If $\displaystyle r$ and $\displaystyle \theta$ are funtions of $\displaystyle t$, does $\displaystyle \frac{d^2 r}{dt^2}\bigg / \left ( \frac{d\theta}{dt}\right ) ^2$ equal $\displaystyle \frac{d^2 r}{d\theta ^2}$?
If $\displaystyle r$ and $\displaystyle \theta$ are funtions of $\displaystyle t$, does $\displaystyle \frac{d^2 r}{dt^2}\bigg / \left ( \frac{d\theta}{dt}\right ) ^2$ equal $\displaystyle \frac{d^2 r}{d\theta ^2}$?

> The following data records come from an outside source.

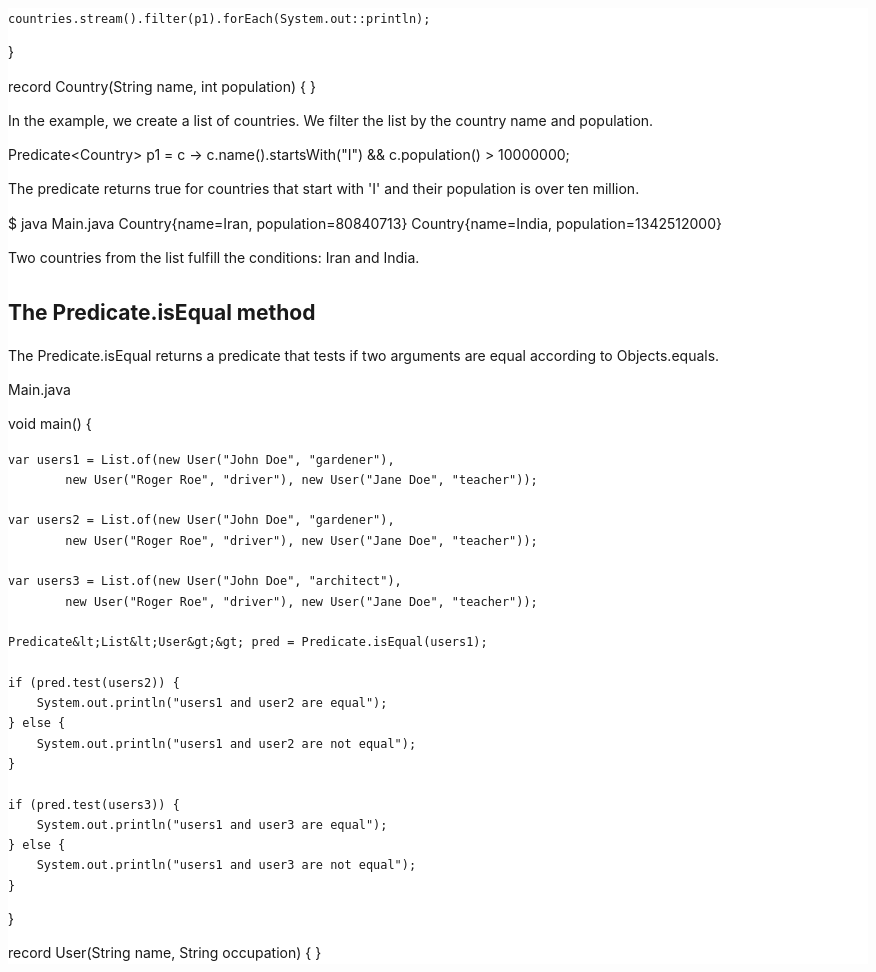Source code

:     countries.stream().filter(p1).forEach(System.out::println);
}

record Country(String name, int population) {
}

In the example, we create a list of countries. We filter the list by
the country name and population.

Predicate&lt;Country&gt; p1 = c -&gt; c.name().startsWith("I") &amp;&amp;
    c.population() &gt; 10000000;

The predicate returns true for countries that start with 'I' and their
population is over ten million.

$ java Main.java
Country{name=Iran, population=80840713}
Country{name=India, population=1342512000}

Two countries from the list fulfill the conditions: Iran and India.

## The Predicate.isEqual method

The Predicate.isEqual returns a predicate that tests if two
arguments are equal according to Objects.equals.

Main.java
  

void main() {

    var users1 = List.of(new User("John Doe", "gardener"),
            new User("Roger Roe", "driver"), new User("Jane Doe", "teacher"));

    var users2 = List.of(new User("John Doe", "gardener"),
            new User("Roger Roe", "driver"), new User("Jane Doe", "teacher"));

    var users3 = List.of(new User("John Doe", "architect"),
            new User("Roger Roe", "driver"), new User("Jane Doe", "teacher"));

    Predicate&lt;List&lt;User&gt;&gt; pred = Predicate.isEqual(users1);

    if (pred.test(users2)) {
        System.out.println("users1 and user2 are equal");
    } else {
        System.out.println("users1 and user2 are not equal");
    }

    if (pred.test(users3)) {
        System.out.println("users1 and user3 are equal");
    } else {
        System.out.println("users1 and user3 are not equal");
    }
}

record User(String name, String occupation) {
}
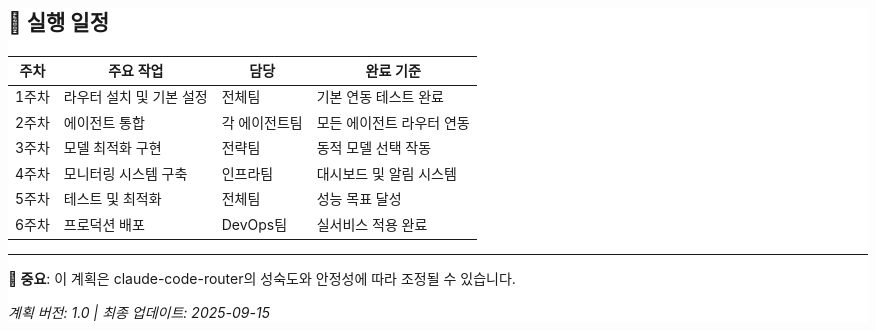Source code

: 
## 🎯 실행 일정

| 주차 | 주요 작업 | 담당 | 완료 기준 |
|------|----------|------|-----------|
| 1주차 | 라우터 설치 및 기본 설정 | 전체팀 | 기본 연동 테스트 완료 |
| 2주차 | 에이전트 통합 | 각 에이전트팀 | 모든 에이전트 라우터 연동 |
| 3주차 | 모델 최적화 구현 | 전략팀 | 동적 모델 선택 작동 |
| 4주차 | 모니터링 시스템 구축 | 인프라팀 | 대시보드 및 알림 시스템 |
| 5주차 | 테스트 및 최적화 | 전체팀 | 성능 목표 달성 |
| 6주차 | 프로덕션 배포 | DevOps팀 | 실서비스 적용 완료 |

---

**🚨 중요**: 이 계획은 claude-code-router의 성숙도와 안정성에 따라 조정될 수 있습니다.

*계획 버전: 1.0 | 최종 업데이트: 2025-09-15*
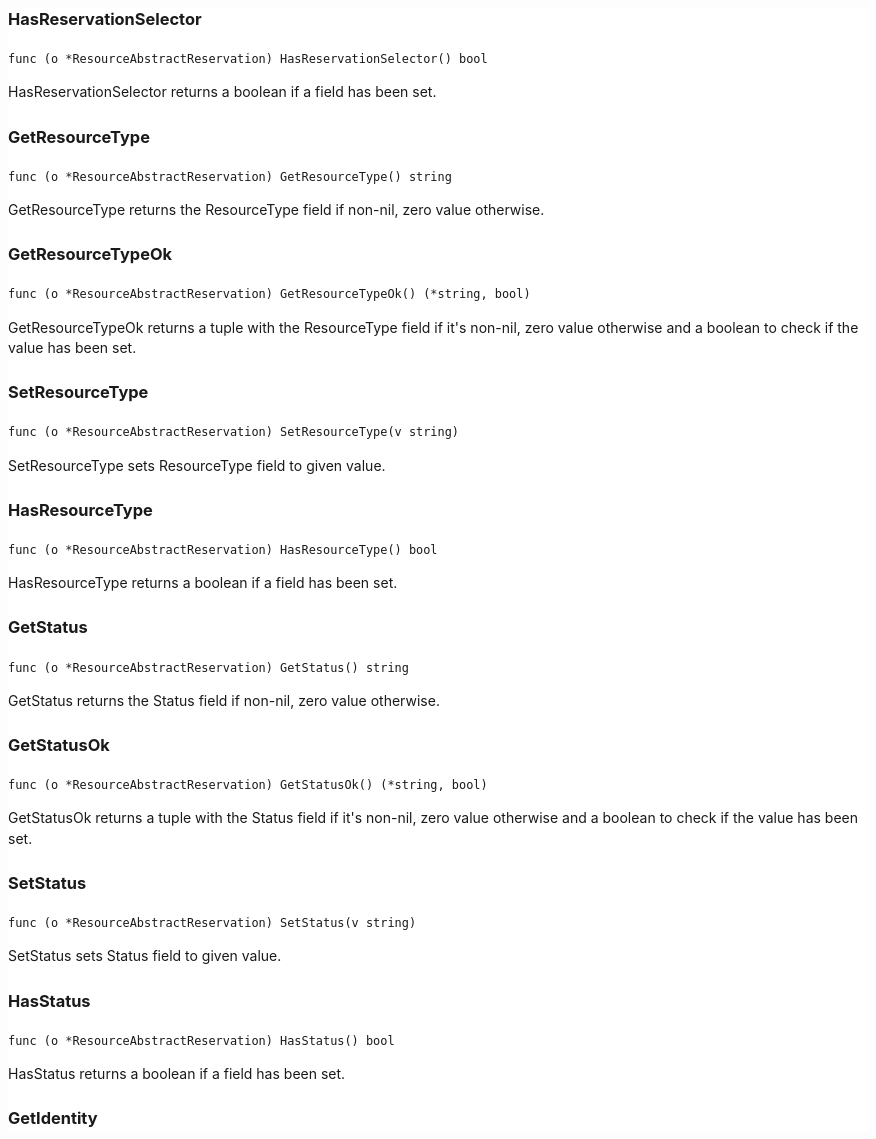 ### HasReservationSelector

`func (o *ResourceAbstractReservation) HasReservationSelector() bool`

HasReservationSelector returns a boolean if a field has been set.

### GetResourceType

`func (o *ResourceAbstractReservation) GetResourceType() string`

GetResourceType returns the ResourceType field if non-nil, zero value otherwise.

### GetResourceTypeOk

`func (o *ResourceAbstractReservation) GetResourceTypeOk() (*string, bool)`

GetResourceTypeOk returns a tuple with the ResourceType field if it's non-nil, zero value otherwise
and a boolean to check if the value has been set.

### SetResourceType

`func (o *ResourceAbstractReservation) SetResourceType(v string)`

SetResourceType sets ResourceType field to given value.

### HasResourceType

`func (o *ResourceAbstractReservation) HasResourceType() bool`

HasResourceType returns a boolean if a field has been set.

### GetStatus

`func (o *ResourceAbstractReservation) GetStatus() string`

GetStatus returns the Status field if non-nil, zero value otherwise.

### GetStatusOk

`func (o *ResourceAbstractReservation) GetStatusOk() (*string, bool)`

GetStatusOk returns a tuple with the Status field if it's non-nil, zero value otherwise
and a boolean to check if the value has been set.

### SetStatus

`func (o *ResourceAbstractReservation) SetStatus(v string)`

SetStatus sets Status field to given value.

### HasStatus

`func (o *ResourceAbstractReservation) HasStatus() bool`

HasStatus returns a boolean if a field has been set.

### GetIdentity
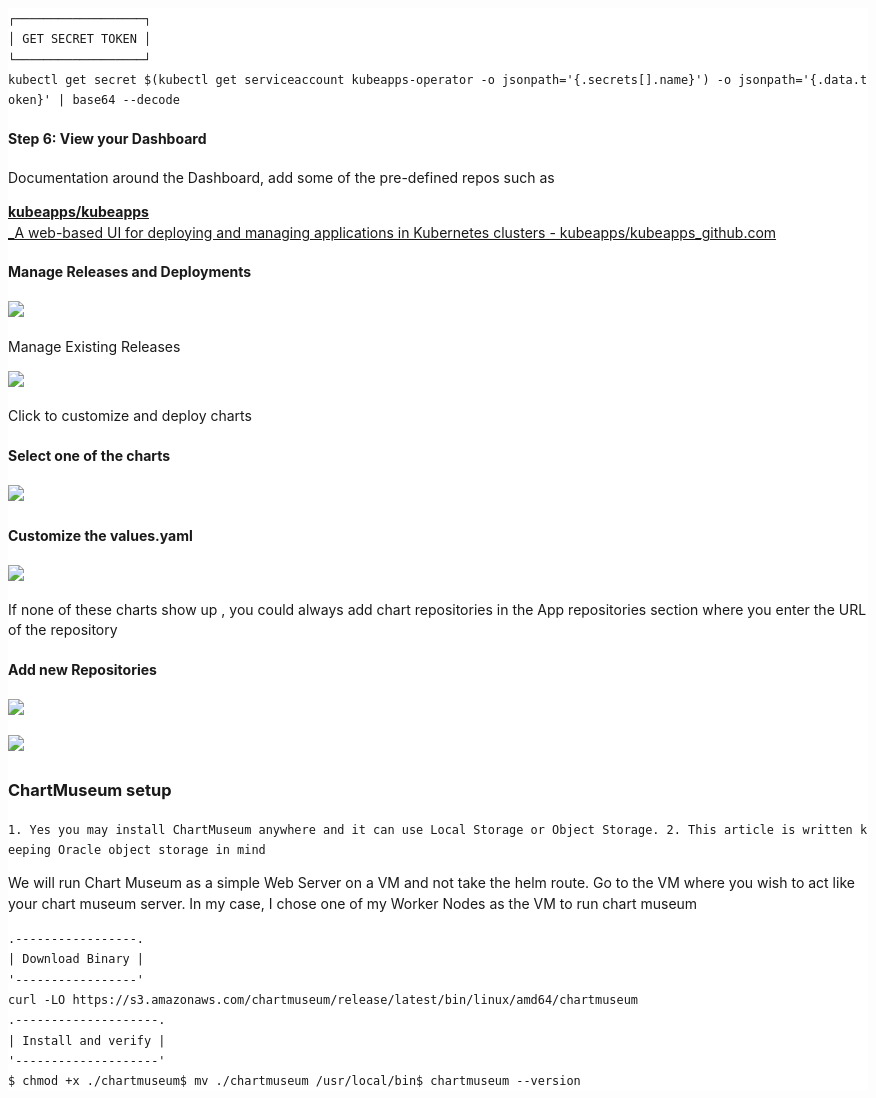     ┌──────────────────┐
    │ GET SECRET TOKEN │
    └──────────────────┘
    kubectl get secret $(kubectl get serviceaccount kubeapps-operator -o jsonpath='{.secrets[].name}') -o jsonpath='{.data.token}' | base64 --decode

#### Step 6: View your Dashboard

Documentation around the Dashboard, add some of the pre-defined repos such as

[**kubeapps/kubeapps**  
_A web-based UI for deploying and managing applications in Kubernetes clusters - kubeapps/kubeapps_github.com](https://github.com/kubeapps/kubeapps/blob/master/docs/user/dashboard.md "https://github.com/kubeapps/kubeapps/blob/master/docs/user/dashboard.md")

#### Manage Releases and Deployments

![](https://cdn-images-1.medium.com/max/1100/1*gN0xeju-IfAUXJVjjcZZJA.png)

Manage Existing Releases

![](https://cdn-images-1.medium.com/max/1100/1*K-XTIFZzH5ZdU-e_7RHpQA.png)

Click to customize and deploy charts

#### Select one of the charts

![](https://cdn-images-1.medium.com/max/1100/1*oglO9_0M4QvyeMft_OKwDQ.png)

#### Customize the values.yaml

![](https://cdn-images-1.medium.com/max/1100/1*O0CKDieAzY8rcbkJFm-lBg.png)

If none of these charts show up , you could always add chart repositories in the App repositories section where you enter the URL of the repository

#### Add new Repositories

![](https://cdn-images-1.medium.com/max/1100/1*Gv3OELXsrk5JyZQAGK-Gzw.png)

![](https://cdn-images-1.medium.com/max/1100/1*3YKCUIEBAclxYrkTIK1GZw.png)

### ChartMuseum setup

    1. Yes you may install ChartMuseum anywhere and it can use Local Storage or Object Storage. 2. This article is written keeping Oracle object storage in mind 

We will run Chart Museum as a simple Web Server on a VM and not take the helm route. Go to the VM where you wish to act like your chart museum server. In my case, I chose one of my Worker Nodes as the VM to run chart museum

    .-----------------.
    | Download Binary |
    '-----------------'
    curl -LO https://s3.amazonaws.com/chartmuseum/release/latest/bin/linux/amd64/chartmuseum  
    .--------------------.
    | Install and verify |
    '--------------------'
    $ chmod +x ./chartmuseum$ mv ./chartmuseum /usr/local/bin$ chartmuseum --version
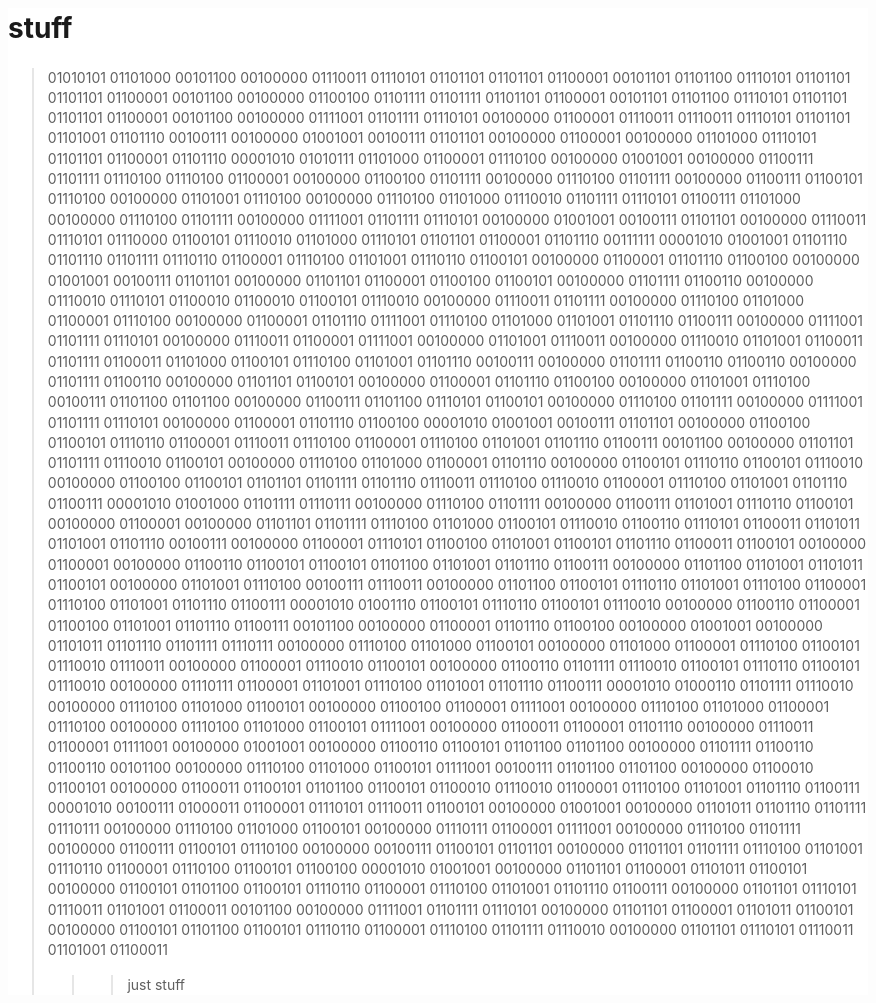 # stuff

> 01010101 01101000 00101100 00100000 01110011 01110101 01101101 01101101 01100001 00101101 01101100 01110101 01101101 01101101 01100001 00101100 00100000 01100100 01101111 01101111 01101101 01100001 00101101 01101100 01110101 01101101 01101101 01100001 00101100 00100000 01111001 01101111 01110101 00100000 01100001 01110011 01110011 01110101 01101101 01101001 01101110 00100111 00100000 01001001 00100111 01101101 00100000 01100001 00100000 01101000 01110101 01101101 01100001 01101110 00001010 01010111 01101000 01100001 01110100 00100000 01001001 00100000 01100111 01101111 01110100 01110100 01100001 00100000 01100100 01101111 00100000 01110100 01101111 00100000 01100111 01100101 01110100 00100000 01101001 01110100 00100000 01110100 01101000 01110010 01101111 01110101 01100111 01101000 00100000 01110100 01101111 00100000 01111001 01101111 01110101 00100000 01001001 00100111 01101101 00100000 01110011 01110101 01110000 01100101 01110010 01101000 01110101 01101101 01100001 01101110 00111111 00001010 01001001 01101110 01101110 01101111 01110110 01100001 01110100 01101001 01110110 01100101 00100000 01100001 01101110 01100100 00100000 01001001 00100111 01101101 00100000 01101101 01100001 01100100 01100101 00100000 01101111 01100110 00100000 01110010 01110101 01100010 01100010 01100101 01110010 00100000 01110011 01101111 00100000 01110100 01101000 01100001 01110100 00100000 01100001 01101110 01111001 01110100 01101000 01101001 01101110 01100111 00100000 01111001 01101111 01110101 00100000 01110011 01100001 01111001 00100000 01101001 01110011 00100000 01110010 01101001 01100011 01101111 01100011 01101000 01100101 01110100 01101001 01101110 00100111 00100000 01101111 01100110 01100110 00100000 01101111 01100110 00100000 01101101 01100101 00100000 01100001 01101110 01100100 00100000 01101001 01110100 00100111 01101100 01101100 00100000 01100111 01101100 01110101 01100101 00100000 01110100 01101111 00100000 01111001 01101111 01110101 00100000 01100001 01101110 01100100 00001010 01001001 00100111 01101101 00100000 01100100 01100101 01110110 01100001 01110011 01110100 01100001 01110100 01101001 01101110 01100111 00101100 00100000 01101101 01101111 01110010 01100101 00100000 01110100 01101000 01100001 01101110 00100000 01100101 01110110 01100101 01110010 00100000 01100100 01100101 01101101 01101111 01101110 01110011 01110100 01110010 01100001 01110100 01101001 01101110 01100111 00001010 01001000 01101111 01110111 00100000 01110100 01101111 00100000 01100111 01101001 01110110 01100101 00100000 01100001 00100000 01101101 01101111 01110100 01101000 01100101 01110010 01100110 01110101 01100011 01101011 01101001 01101110 00100111 00100000 01100001 01110101 01100100 01101001 01100101 01101110 01100011 01100101 00100000 01100001 00100000 01100110 01100101 01100101 01101100 01101001 01101110 01100111 00100000 01101100 01101001 01101011 01100101 00100000 01101001 01110100 00100111 01110011 00100000 01101100 01100101 01110110 01101001 01110100 01100001 01110100 01101001 01101110 01100111 00001010 01001110 01100101 01110110 01100101 01110010 00100000 01100110 01100001 01100100 01101001 01101110 01100111 00101100 00100000 01100001 01101110 01100100 00100000 01001001 00100000 01101011 01101110 01101111 01110111 00100000 01110100 01101000 01100101 00100000 01101000 01100001 01110100 01100101 01110010 01110011 00100000 01100001 01110010 01100101 00100000 01100110 01101111 01110010 01100101 01110110 01100101 01110010 00100000 01110111 01100001 01101001 01110100 01101001 01101110 01100111 00001010 01000110 01101111 01110010 00100000 01110100 01101000 01100101 00100000 01100100 01100001 01111001 00100000 01110100 01101000 01100001 01110100 00100000 01110100 01101000 01100101 01111001 00100000 01100011 01100001 01101110 00100000 01110011 01100001 01111001 00100000 01001001 00100000 01100110 01100101 01101100 01101100 00100000 01101111 01100110 01100110 00101100 00100000 01110100 01101000 01100101 01111001 00100111 01101100 01101100 00100000 01100010 01100101 00100000 01100011 01100101 01101100 01100101 01100010 01110010 01100001 01110100 01101001 01101110 01100111 00001010 00100111 01000011 01100001 01110101 01110011 01100101 00100000 01001001 00100000 01101011 01101110 01101111 01110111 00100000 01110100 01101000 01100101 00100000 01110111 01100001 01111001 00100000 01110100 01101111 00100000 01100111 01100101 01110100 00100000 00100111 01100101 01101101 00100000 01101101 01101111 01110100 01101001 01110110 01100001 01110100 01100101 01100100 00001010 01001001 00100000 01101101 01100001 01101011 01100101 00100000 01100101 01101100 01100101 01110110 01100001 01110100 01101001 01101110 01100111 00100000 01101101 01110101 01110011 01101001 01100011 00101100 00100000 01111001 01101111 01110101 00100000 01101101 01100001 01101011 01100101 00100000 01100101 01101100 01100101 01110110 01100001 01110100 01101111 01110010 00100000 01101101 01110101 01110011 01101001 01100011
>>> just stuff
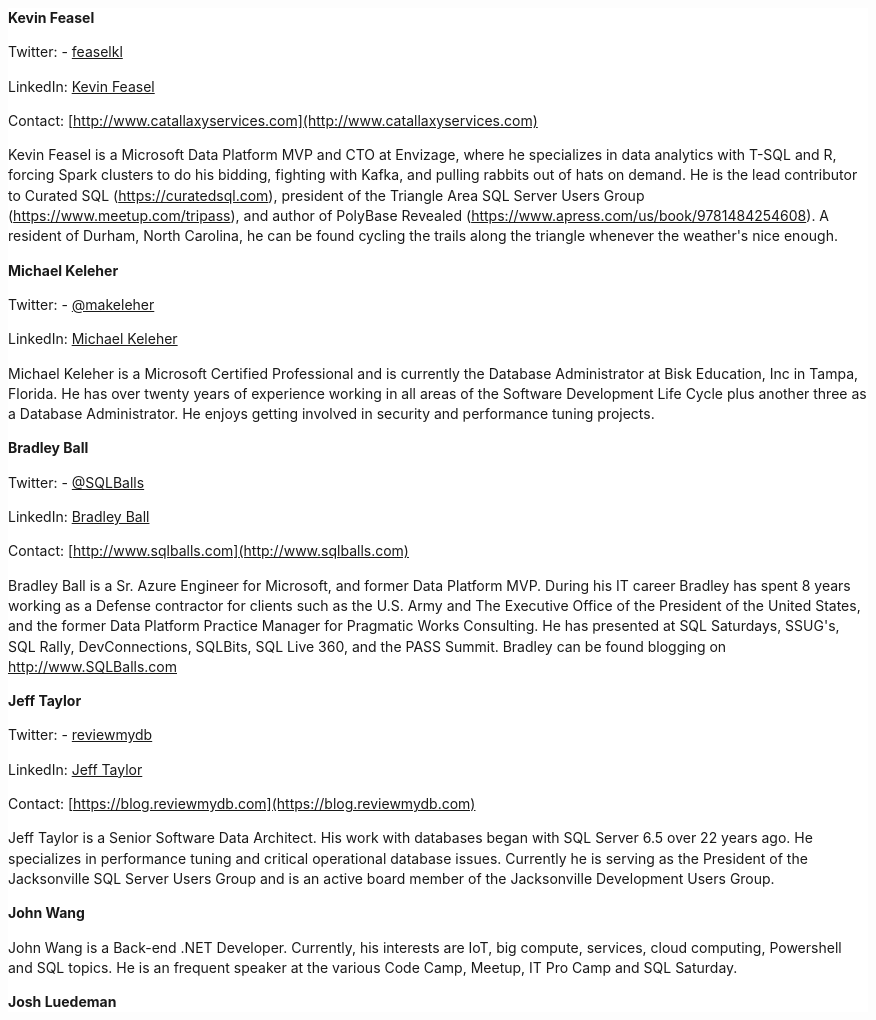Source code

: **Kevin Feasel**
 
Twitter:  - [feaselkl](https://www.twitter.com/feaselkl)
 
LinkedIn: [Kevin Feasel](https://www.linkedin.com/pub/kevin-feasel/7/716/504)
 
Contact: [http://www.catallaxyservices.com](http://www.catallaxyservices.com)
 
Kevin Feasel is a Microsoft Data Platform MVP and CTO at Envizage, where he specializes in data analytics with T-SQL and R, forcing Spark clusters to do his bidding, fighting with Kafka, and pulling rabbits out of hats on demand. He is the lead contributor to Curated SQL (https://curatedsql.com), president of the Triangle Area SQL Server Users Group (https://www.meetup.com/tripass), and author of PolyBase Revealed (https://www.apress.com/us/book/9781484254608). A resident of Durham, North Carolina, he can be found cycling the trails along the triangle whenever the weather's nice enough.
 
**Michael Keleher**
 
Twitter:  - [@makeleher](https://www.twitter.com/@makeleher)
 
LinkedIn: [Michael Keleher](https://www.linkedin.com/pub/michael-keleher/3/b09/a56)
 
Michael Keleher is a Microsoft Certified Professional and is currently the Database Administrator at Bisk Education, Inc in Tampa, Florida. He has over twenty years of experience working in all areas of the Software Development Life Cycle plus another three as a Database Administrator.  He enjoys getting involved in security and performance tuning projects.
 
**Bradley Ball**
 
Twitter:  - [@SQLBalls](https://www.twitter.com/@SQLBalls)
 
LinkedIn: [Bradley Ball](https://www.linkedin.com/in/sqlballs)
 
Contact: [http://www.sqlballs.com](http://www.sqlballs.com)
 
Bradley Ball is a Sr. Azure Engineer for Microsoft, and former Data Platform MVP. During his IT career Bradley has spent 8 years working as a Defense contractor for clients such as the U.S. Army and The Executive Office of the President of the United States, and the former Data Platform Practice Manager for Pragmatic Works Consulting.  He has presented at SQL Saturdays, SSUG's, SQL Rally, DevConnections, SQLBits, SQL Live 360, and the PASS Summit.  Bradley can be found blogging on http://www.SQLBalls.com
 
**Jeff Taylor**
 
Twitter:  - [reviewmydb](https://www.twitter.com/reviewmydb)
 
LinkedIn: [Jeff Taylor](https://www.linkedin.com/in/aspnerd)
 
Contact: [https://blog.reviewmydb.com](https://blog.reviewmydb.com)
 
Jeff Taylor is a Senior Software  Data Architect.  His work with databases began with SQL Server 6.5 over 22 years ago. He specializes in performance tuning and critical operational database issues. Currently he is serving as the President of the Jacksonville SQL Server Users Group and is an active board member of the Jacksonville Development Users Group.
 
**John Wang**
 
John Wang is a Back-end .NET Developer. Currently, his interests are IoT, big compute, services, cloud computing, Powershell and SQL topics. He is an frequent speaker at the various Code Camp, Meetup, IT Pro Camp and SQL Saturday.
 
**Josh Luedeman**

No. While the first derivative can be "treated like" a fraction, the second derivative cannot.
For example, take $\displaystyle r= t^2$ and $\displaystyle \theta= t^4$. Then $\displaystyle \frac{dr}{dt}= 2t$, $\displaystyle \frac{d\theta}{dt}= 4t^3$, $\displaystyle \frac{d^2r}{dt^2}= 2$ and $\displaystyle \frac{d^2\theta}{dt^2}= 12t^2$.
Now it is easy to see that $\displaystyle \theta= (t^2)^2= r^2$ so $\displaystyle \frac{d\theta}{dr}= 2r= 2t^2= \frac{4t^3}{2t}$$\displaystyle = \frac{\frac{d\theta}{dt}}{\frac{dr}{dt}}$.
But $\displaystyle \frac{d^2\theta}{dr^2}= 2$ while $\displaystyle \frac{\frac{d^2\theta}{dt^2}}{\frac{d^2r}{dt^2}}= \frac{12t^2}{2}= 6t^2$.